O Rio está virando uma cidade dormitório. Esta é a instigante observação do senador pelo Rio, Roberto Saturnino. O senador constatou, no ¿Bom Dia Brasil¿ da última quinta-feira, que o Rio está virando o dormitório do Estado. É verdade. Quase ninguém consegue arrumar emprego na cidade. Os pólos geradores de empregos no Estado estão nas bordas da cidade, em Itaguaí, Caxias, Sepetiba, ou então, serra acima, em Resende, Barra Mansa, Porto Real, mar acima ou mar abaixo, nos pólos petrolíferos de Campos e Macaé ou ao sul do Estado, nos estaleiros de Niterói, Angra e Mangaratiba. Enfim, quem quer trabalhar, tem que escapar da cidade para o interior. O senador esqueceu os cariocas que trabalham até fora do estado, como os que tomam a ponte aérea Rio-São Paulo, que vão à Paulicéia para ganhar um cascalho e voltam correndo para dormir na sua caminha quente. Ou que voam para Curitiba, Porto Alegre, Belo Horizonte ou Salvador, arrumar um trocado em outra capital, mas não gostam de dormir fora de casa.

Quase ia me esquecendo do próprio senador, que também trabalha fora do Rio, no Senado, em Brasília. Ele dorme duas noites na Capital Federal e volta correndo para seu querido Principado do Leblon para curtir as outras cinco noites cariocas.

Como cidade dormitório, o Rio deveria se especializar em atividades noturnas. Os desfiles de Carnaval, por exemplo, são noturnos. Deveria ter um, toda semana. Seriam 52 desfiles por ano. Daria emprego para muito mais gente, que dormiria de dia e desfilaria à noite. Isso quase duplicaria a disponibilidade de camas e colchões, criando-se dois turnos de descanso na cidade dormitório. Já que muito carioca ficaria acordado à noite, o governo local poderia desenvolver, por exemplo, parcerias com outras cidades, lá do outro lado do mundo, onde as pessoas estão acordadas de dia, enquanto aqui é noite. Através de Cingapura, por exemplo, os cariocas notívagos poderiam ingressar no dinâmico mercado financeiro daquela cidade-estado via internet. Tendo metade do tamanho do antigo estado da Guanabara, Cingapura é seis vezes mais rica do que nós, em renda anual, e tem reservas em dólar ao nível de 75 bilhões.

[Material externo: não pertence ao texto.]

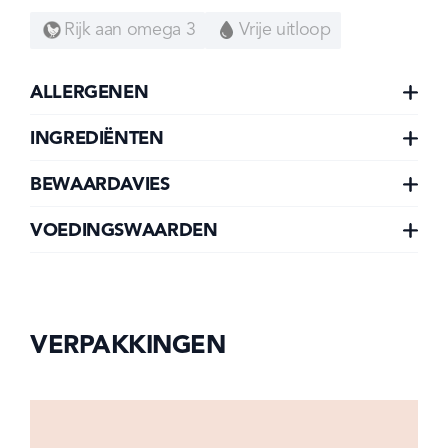
Rijk aan omega 3
Vrije uitloop
ALLERGENEN
INGREDIËNTEN
BEWAARDAVIES
VOEDINGSWAARDEN
VERPAKKINGEN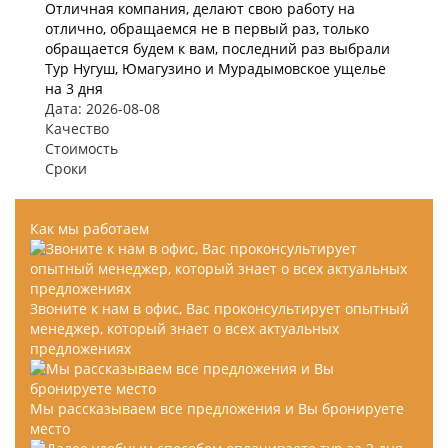
Отличная компания, делают свою работу на
отлично, обращаемся не в первый раз, только
обращается будем к вам, последний раз выбрали
Тур Нугуш, Юмагузино и Мурадымовское ущелье
на 3 дня
Дата: 2026-08-08
Качество
Стоимость
Сроки
Как мы работаем
Звоните к нам в офис, Вас проконсультирует опытный
менеджер, который знает о всех актуальных
предложениях
Мы рассказываем все предложения и Вы бронируете
место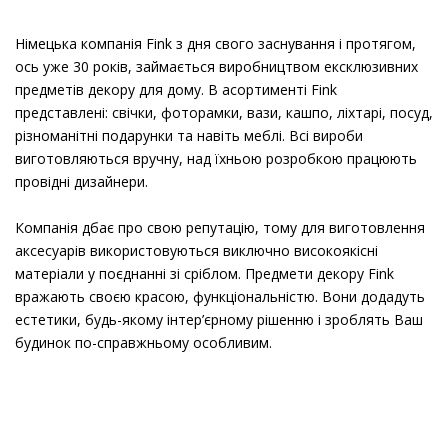
Німецька компанія Fink з дня свого заснування і протягом,
ось уже 30 років, займається виробництвом ексклюзивних
предметів декору для дому. В асортименті Fink
представлені: свічки, фоторамки, вази, кашпо, ліхтарі, посуд,
різноманітні подарунки та навіть меблі. Всі вироби
виготовляються вручну, над їхньою розробкою працюють
провідні дизайнери.
Компанія дбає про свою репутацію, тому для виготовлення
аксесуарів використовуються виключно високоякісні
матеріали у поєднанні зі сріблом. Предмети декору Fink
вражають своєю красою, функціональністю. Вони додадуть
естетики, будь-якому інтер’єрному рішенню і зроблять Ваш
будинок по-справжньому особливим.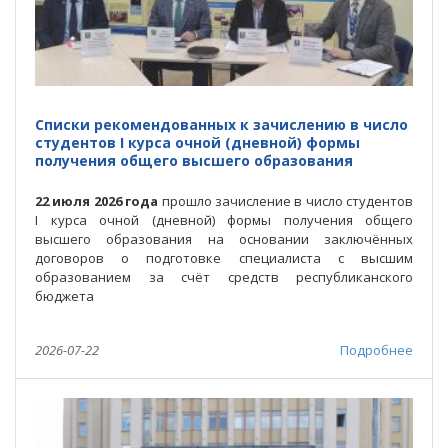
Списки рекомендованных к зачислению в число
студентов І курса очной (дневной) формы
получения общего высшего образования
22 июля 2026 года
прошло зачисление в число студентов
І курса очной (дневной) формы получения общего
высшего образования на основании заключённых
договоров о подготовке специалиста с высшим
образованием за счёт средств республиканского
бюджета
2026-07-22
Подробнее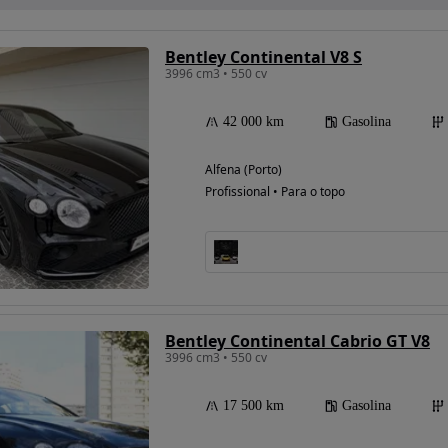
Bentley Continental V8 S
3996 cm3 • 550 cv
42 000 km
Gasolina
Alfena (Porto)
Profissional • Para o topo
Bentley Continental Cabrio GT V8
3996 cm3 • 550 cv
17 500 km
Gasolina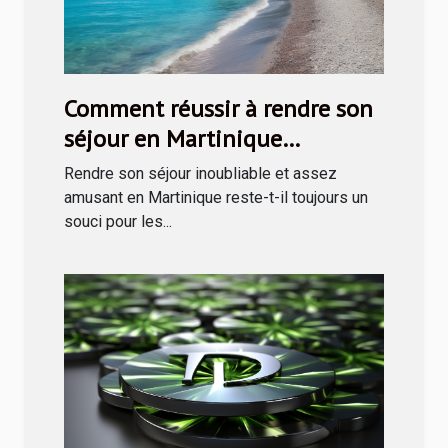
Comment réussir à rendre son
séjour en Martinique
inoubliable ?
Rendre son séjour inoubliable et assez
amusant en Martinique reste-t-il toujours un
souci pour les...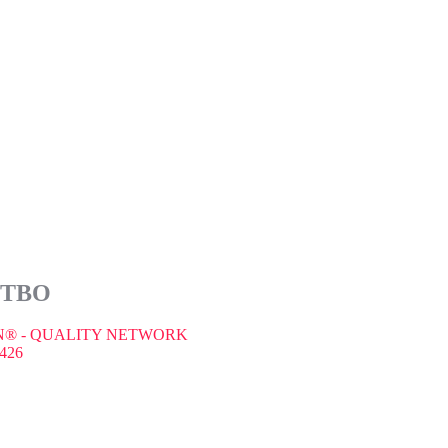
СТВО
® - QUALITY NETWORK
426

Outra cidade-estado que poderia dar emprego ao carioca de noite seria Hong Kong. Tem quase o tamanho do Rio. Lá moram cerca de 7 milhões, com emprego para todo mundo. Daria, seguramente, para fazer parceria com Hong-Kong, montando aqui sucursal dos canais comerciais e financeiros de lá, com cariocas operando nesses mercados ao valor de uma quinta parte dos salários dos habitantes daquela cidade-modelo.

Tudo isso aconteceria aqui no Rio, à noite. Com a grande movimentação de gente empregada, talvez os bandidos que acabaram de chacinar 30 inocentes ao cair da noite se assustassem com o burburinho da cidade, desistindo de atacar no escuro.

Atacariam de dia, mas sem sucesso, já que todos os dorminhocos do Rio estariam ressonando. Inclusive o senador, que não seria bobo de sair para caminhar na praia à plena luz do dia.